Different rates of axonal degeneration in the crossed and uncrossed retinofugal pathways ofMonodelphis domestica

Abstract

The uncrossed retinofugal fibres in the marsupial Monodelphis domestica form a separate bundle as they pass through the optic chiasm. The uncrossed fibres segregate from the crossed fibres a short distance before they reach the chiasm, gathering as an essentially exclusive bundle in the ventral part of the optic nerve. This bundle then passes laterally through the optic chiasm and into the optic tract. The distinctive position of the uncrossed fibres has allowed us to recognise that, surprisingly, the uncrossed fibres degenerate more rapidly than the rest. Seven days after a monocular enucleation approximately 60-80% of the fibres of the crossed component in the main part of the optic nerve near the chiasm have a normal cross sectional appearance in electron micrographs whereas less than 20% of the fibres in the uncrossed bundle look normal.
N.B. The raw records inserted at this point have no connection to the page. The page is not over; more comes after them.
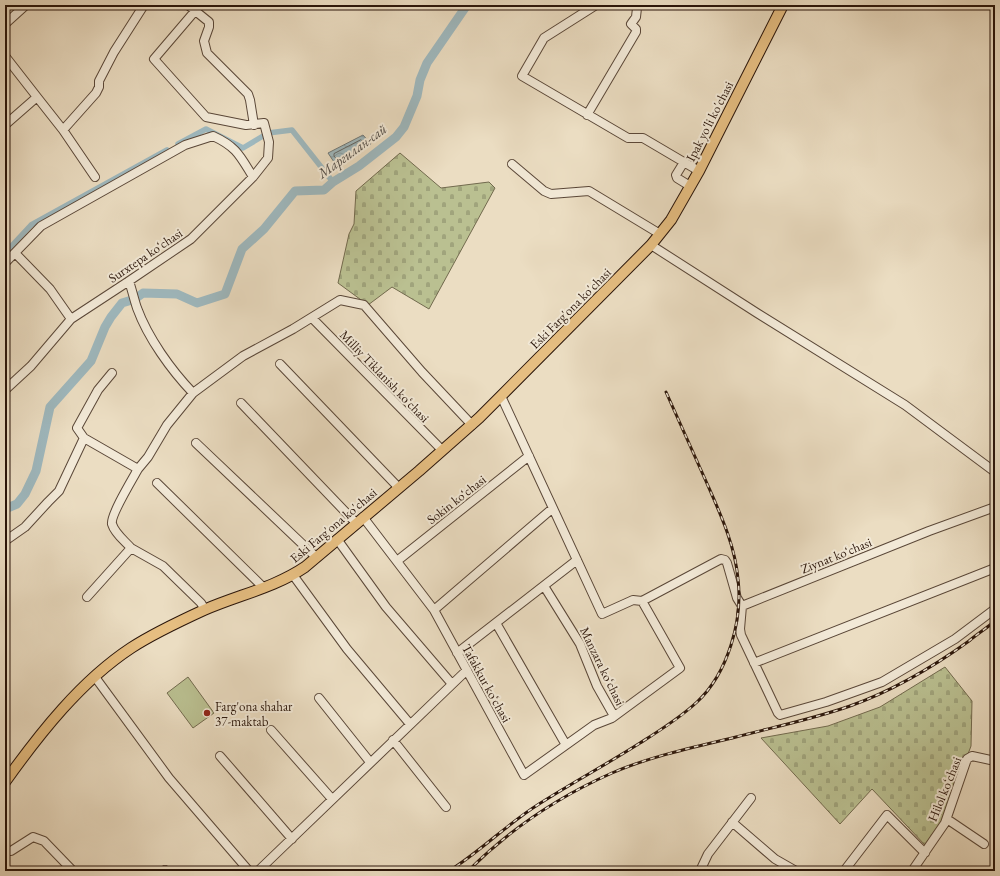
<svg xmlns="http://www.w3.org/2000/svg" width="1000" height="876" font-family="'EB Garamond',serif">
	<style>
		.cemetery { fill: url(#cemetery-stones); stroke: #726a4e }
		.pitch { fill: #bac091; stroke: #726a4e }
		.water { fill: url(#water-waves); stroke: #707776 }
		.lines { fill: none; stroke-linecap: round; stroke-linejoin: round }
		.shore { stroke: #646664; stroke-width: 1 }
		.canal { stroke: #9eb8be; stroke-width: 5.5 }
		.river { stroke: #9eb8be; stroke-width: 9 }
		.minor-casing { stroke: #5a4738; stroke-width: 10 }
		.major-casing { stroke: #2a150a; stroke-width: 12 }
		.minor { stroke: #f2e9d7; stroke-width: 8 }
		.major { stroke: #e6be81; stroke-width: 10 }
		.rail-casing { stroke: #2a150a; stroke-width: 3 }
		.rail { stroke: #f2e9d7; stroke-width: 1.5; stroke-dasharray: 4.5; stroke-linecap: butt }
		.poi-dot { fill: #8f2418; stroke: #f2e9d7; stroke-width: 1.5 }
		.labels { text-anchor: middle; stroke-width: 4; stroke-linejoin: round; paint-order: stroke }
		.street-label { font-size: 13px; fill: #2a150a; stroke: #f2e9d7 }
		.poi-label { font-size: 13px; fill: #2a150a; stroke: #f2e9d7; text-anchor: start }
		.water-label { font-size: 14px; font-style: italic; fill: #534e49; stroke: #f2e9d7 }
	</style>
	<defs>
		<pattern id="cemetery-stones" width="16" height="16" patternUnits="userSpaceOnUse"><rect width="16" height="16" fill="#bac091"/><path d="M2 7V4a2 2 0 0 1 4 0v3zM10 15v-3a2 2 0 0 1 4 0v3z" fill="#a0a47c"/></pattern>
		<pattern id="water-waves" width="16" height="10" patternUnits="userSpaceOnUse"><rect width="16" height="10" fill="#9eb8be"/><path d="M0 5q4-4 8 0t8 0" fill="none" stroke="#889da2"/></pattern>
	</defs>
	<rect width="100%" height="100%" fill="#ebddc2"/>
	<filter id="stains"><feTurbulence type="fractalNoise" baseFrequency=".005" numOctaves="4"/><feColorMatrix values="0 0 0 0 .2 0 0 0 0 .09 0 0 0 0 .02 0 0 0 .5 -.17"/></filter>
	<radialGradient id="worn" r=".72"><stop offset=".6" stop-color="#630" stop-opacity="0"/><stop offset="1" stop-color="#630" stop-opacity=".3"/></radialGradient>
	<path class="cemetery" d="M400 153 441 188 489 182 495 188 429 309 392 287 368 305 338 283 349 234 354 224 356 191Z
		M945 667 972 701 971 746 944 818 925 845 872 789 840 824 761 738 828 726 880 707Z"/>
	<path class="pitch" d="M188 677 214 713 193 728 167 693Z"/>
	<path class="water" d="M363 135 371 144 338 168 328 153Z"/>
	<g class="lines">
		<path class="shore" d="M361 140 364 142V145L340 162 338 161 334 156V154Z"/>
		<path class="canal" d="M178 144 206 129 243 148 268 133 292 130 333 182
			M5 253 31 225 167 150"/>
		<path class="river" d="M5 509 17 504 25 494 36 471 50 407 91 361 105 327 111 317 122 303 135 299 143 293 177 294 197 303 225 294 242 249 264 229 295 191 324 190 333 182 359 166 396 137 404 127 417 96 420 80 427 63 467 5"/>
		<defs>
			<path id="minor" d="M188 5 209 22V27L204 41 207 53 248 94 250 100 254 125
				M596 5 544 38 522 76 628 138H643L699 171
				M5 24 26 5
				M5 56 37 97
				M587 115 636 32V29L631 24 636 17 637 8 640 5
				M5 125 37 97 63 130 95 177
				M63 130 96 93 99 87V81L114 52 144 5
				M684 162 676 175 677 178 690 186
				M512 164 544 191 551 194 589 191 660 234
				M651 245 757 313 905 405 995 472
				M15 253 50 289 71 319
				M5 263 41 226 185 145 213 136C237 147 240 156 253 177
				M129 281C132 290 134 299 137 308 148 338 171 370 193 393
				M312 318 442 450
				M280 364 399 488
				M112 373 98 390 77 428 84 438 138 469C133 478 110 516 112 524 115 534 125 541 131 548
				M5 390 31 366 71 319 129 281 191 239 253 177 268 158 269 142 264 123 246 125 206 117 154 59 195 11
				M241 403 356 523
				M196 443 316 557
				M138 469 148 457 167 425 193 393 243 356 293 329 340 300 364 305 422 372 472 425
				M157 483 264 588
				M363 517 434 610 524 775 594 725 612 718 680 668 642 601 633 600 602 614 501 396
				M337 539 386 607 452 684
				M5 541 25 527 48 502 59 491 84 438
				M397 561 529 456
				M293 575 347 649 410 724
				M544 586 580 644 597 686 614 716
				M87 597 131 548 163 566 201 603 205 610
				M642 601 721 559 725 560 727 563 737 598 742 606
				M742 606 740 629 741 635 778 713 780 715 826 702 882 682 955 639 995 609
				M742 606 929 531 995 507
				M434 610 553 508
				M496 623 566 745
				M457 653 577 560
				M754 663 995 568
				M95 677 169 778 249 871
				M319 698 370 762
				M271 730 332 799
				M393 740 446 807
				M220 756 292 839
				M947 819 984 844
				M732 822 775 859 796 871
				M5 851H11L33 837 44 841 73 871
				M165 870 166 871
				M258 871 467 670
				M700 871 708 854 751 798
				M844 871 887 815 925 853
				M912 871 945 823 967 759 972 756 995 761"/>
			<path id="major" d="M5 782C40 733 81 681 131 648 154 633 180 621 204 610 238 595 274 588 305 567L419 471 479 418 501 396 651 245 671 220 699 171 783 5"/>
		</defs>
		<use href="#minor" class="minor-casing"/>
		<use href="#major" class="major-casing"/>
		<use href="#minor" class="minor"/>
		<use href="#major" class="major"/>
		<defs>
			<path id="rail" d="M449 871C481 851 507 824 539 804 572 783 607 764 640 743 659 731 680 718 697 702 728 673 743 620 738 579 735 544 719 511 705 479 692 450 679 421 666 392
				M468 871C509 830 560 796 612 773 651 756 695 747 736 737 774 727 813 719 850 706 892 691 933 667 969 641 977 634 987 628 995 621"/>
		</defs>
		<use href="#rail" class="rail-casing"/>
		<use href="#rail" class="rail"/>
	</g>
	<circle class="poi-dot" cx="207" cy="713" r="4"/>
	<g class="labels">
		<g class="street-label">
			<text transform="translate(709 121) rotate(-63)" y="5">Ipak yo'li ko'chasi</text>
			<text transform="translate(145 255) rotate(-34)" y="5">Surxtepa koʻchasi</text>
			<text transform="translate(570 308) rotate(-45)" y="5">Eski Farg'ona ko'chasi</text>
			<text transform="translate(385 376) rotate(46)" y="5">Milliy Tiklanish koʻchasi</text>
			<text transform="translate(456 499) rotate(-38)" y="5">Sokin koʻchasi</text>
			<text transform="translate(333 525) rotate(-40)" y="5">Eski Farg'ona ko'chasi</text>
			<text transform="translate(836 555) rotate(-22)" y="5">Ziynat koʻchasi</text>
			<text transform="translate(603 666) rotate(64)" y="5">Manzara koʻchasi</text>
			<text transform="translate(487 683) rotate(61)" y="5">Tafakkur koʻchasi</text>
			<text transform="translate(944 789) rotate(-68)" y="5">Hilol koʻchasi</text>
		</g>
		<g class="poi-label">
			<text x="215" y="711">Farg'ona shahar<tspan x="215" dy="15">37-maktab</tspan></text>
		</g>
		<g class="water-label">
			<text transform="translate(352 151) rotate(-36)" y="5">Маргилан-сай</text>
		</g>
	</g>
	<rect width="1000" height="876" fill="none" stroke="#ebddc2" stroke-width="20"/>
	<rect x="6" y="6" width="988" height="864" fill="none" stroke="#2a150a" stroke-width="2"/>
	<rect x="10" y="10" width="980" height="856" fill="none" stroke="#2a150a"/>
	<rect width="100%" height="100%" filter="url(#stains)"/>
	<rect width="100%" height="100%" fill="url(#worn)"/>
</svg>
The rapid degeneration of the uncrossed fibres cannot be related to any morphological parameter of the axons. Their fibre diameters are mainly medium to thick, lying within the range of axon diameters found in the rest of the nerve. The axon-myelin ratios of the uncrossed fibres are also no different from those of the crossed optic fibres. There are no structural peculiarities identifiable with light or electron microscopical methods in either the axons or in the glia of the uncrossed bundle that might account for the more rapid degeneration. There is evidence that the degenerative change in the main part of the optic nerve progresses from the lesion towards the chiasm, and that for the crossed fibres it may progress slightly faster for the thicker than for the thinner fibres. The degeneration in the uncrossed bundle does not fit any of the rules that have been proposed for relating rate of degeneration to fibre diameter. We conclude that the rate of Wallerian degeneration is determined by factors that yet remain to be defined.